Brief » Which lines of the entries contain the word "freq"? Please list them.
-- -- --
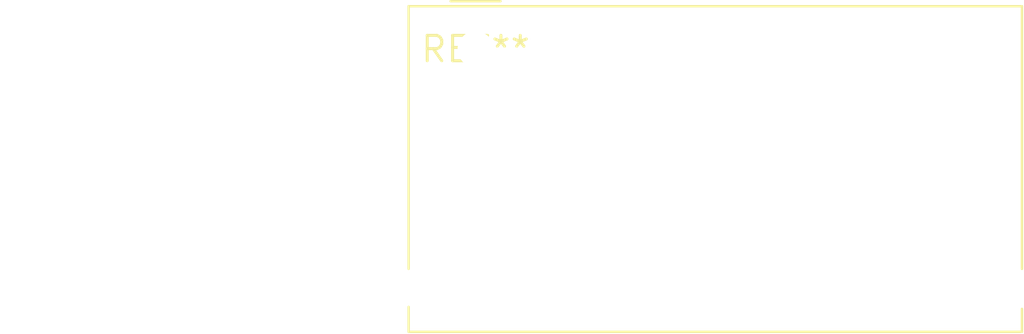
<source format=kicad_pcb>
(kicad_pcb (version 20240108) (generator pcbnew)

  (general
    (thickness 1.6)
  )

  (paper "A4")
  (layers
    (0 "F.Cu" signal)
    (31 "B.Cu" signal)
    (32 "B.Adhes" user "B.Adhesive")
    (33 "F.Adhes" user "F.Adhesive")
    (34 "B.Paste" user)
    (35 "F.Paste" user)
    (36 "B.SilkS" user "B.Silkscreen")
    (37 "F.SilkS" user "F.Silkscreen")
    (38 "B.Mask" user)
    (39 "F.Mask" user)
    (40 "Dwgs.User" user "User.Drawings")
    (41 "Cmts.User" user "User.Comments")
    (42 "Eco1.User" user "User.Eco1")
    (43 "Eco2.User" user "User.Eco2")
    (44 "Edge.Cuts" user)
    (45 "Margin" user)
    (46 "B.CrtYd" user "B.Courtyard")
    (47 "F.CrtYd" user "F.Courtyard")
    (48 "B.Fab" user)
    (49 "F.Fab" user)
    (50 "User.1" user)
    (51 "User.2" user)
    (52 "User.3" user)
    (53 "User.4" user)
    (54 "User.5" user)
    (55 "User.6" user)
    (56 "User.7" user)
    (57 "User.8" user)
    (58 "User.9" user)
  )

  (setup
    (pad_to_mask_clearance 0)
    (pcbplotparams
      (layerselection 0x00010fc_ffffffff)
      (plot_on_all_layers_selection 0x0000000_00000000)
      (disableapertmacros false)
      (usegerberextensions false)
      (usegerberattributes false)
      (usegerberadvancedattributes false)
      (creategerberjobfile false)
      (dashed_line_dash_ratio 12.000000)
      (dashed_line_gap_ratio 3.000000)
      (svgprecision 4)
      (plotframeref false)
      (viasonmask false)
      (mode 1)
      (useauxorigin false)
      (hpglpennumber 1)
      (hpglpenspeed 20)
      (hpglpendiameter 15.000000)
      (dxfpolygonmode false)
      (dxfimperialunits false)
      (dxfusepcbnewfont false)
      (psnegative false)
      (psa4output false)
      (plotreference false)
      (plotvalue false)
      (plotinvisibletext false)
      (sketchpadsonfab false)
      (subtractmaskfromsilk false)
      (outputformat 1)
      (mirror false)
      (drillshape 1)
      (scaleselection 1)
      (outputdirectory "")
    )
  )

  (net 0 "")

  (footprint "Relay_SPST_Panasonic_ALFG_FormA_CircularHoles" (layer "F.Cu") (at 0 0))

)

</source>
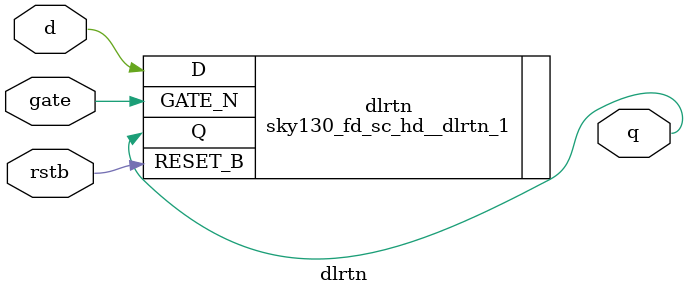
<source format=v>
`timescale 1ns/1ps
module dlrtn(
	input d,
	input gate,
	input rstb,
	output reg q);

	`ifdef RUN_DV
		always@(rstb,d,gate)begin
			if(!rstb) q<=0;
			else if(!gate) q<=d;
		end
	`else
		sky130_fd_sc_hd__dlrtn_1 dlrtn(
			.Q(q),
			.RESET_B(rstb),
			.D(d),
			.GATE_N(gate));
	`endif
endmodule
/*
module tb_dlrtn;
reg d,clk,rstb;
wire q;

dlrtn dl(
	.d(d),
	.gate(clk),
	.rstb(rstb),
	.q(q));
parameter freq=256000;
real clk_half_pd=(1.0/(2*freq))*1e9;

initial begin
	clk=0;
	forever
		#(clk_half_pd) clk=~clk;
end

initial begin
	$dumpfile("dlrtn.vcd");
	$dumpvars;
end

initial begin
	rstb=0;
	d=1;
	repeat(5) @(posedge clk);
	#100 rstb=1;
	#600 rstb=0;
	$finish;
end
endmodule
*/
</source>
-- -- --
Output »
parameter freq=256000;
real clk_half_pd=(1.0/(2*freq))*1e9;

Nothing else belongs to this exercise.